■ What needs to be done ■
Rewrite the proration provisions between "b. Taxes. Any" and "transactions.", inclusive, using "Utility costs" in place of "Utility charges".

■ Document segment ■
= = = =
Without limiting the generality of the foregoing, the following items of income
and expense shall be prorated at Closing:
a. Rents and Fees. Current and prepaid rents or fees.
b. Taxes. Any taxes payable
c. Utilities. Utility charges (including but not limited to
charges for water, sewer and electricity).
d. License and Permit Fees. License and permit fees, where
transferable.
e. Income and Expenses. All other income and expenses of BGMS.
f. Miscellaneous Prorations. Such other items as are usually and
customarily prorated between Buyers and Sellers in equivalent
transactions.
6.8 Post-Closing Adjustments.
a. Availability of Bills. If accurate allocations and prorations
cannot be
15
16
made at Closing because current bills are not obtainable (as,
for example, in the case of utility bills), the parties shall
allocate such income or expenses at Closing on the best
available information, subject to adjustment outside of escrow
upon receipt of the final bill or other evidence of the
applicable income or expense. Any income received or expense
incurred by Seller or Buyer with respect to BGMS after the
Closing Date shall be promptly allocated in the manner
described herein and the parties shall promptly pay or
reimburse any amount due. Seller shall pay at Closing all
accrued taxes applicable to BGMS.
= = = =
■ Collected data ■
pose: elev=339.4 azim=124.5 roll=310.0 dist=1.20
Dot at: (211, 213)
= = = =
■ Response to the exercise ■
b. Taxes. Any taxes payable
c. Utilities. Utility costs (including but not limited to
charges for water, sewer and electricity).
d. License and Permit Fees. License and permit fees, where
transferable.
e. Income and Expenses. All other income and expenses of BGMS.
f. Miscellaneous Prorations. Such other items as are usually and
customarily prorated between Buyers and Sellers in equivalent
transactions.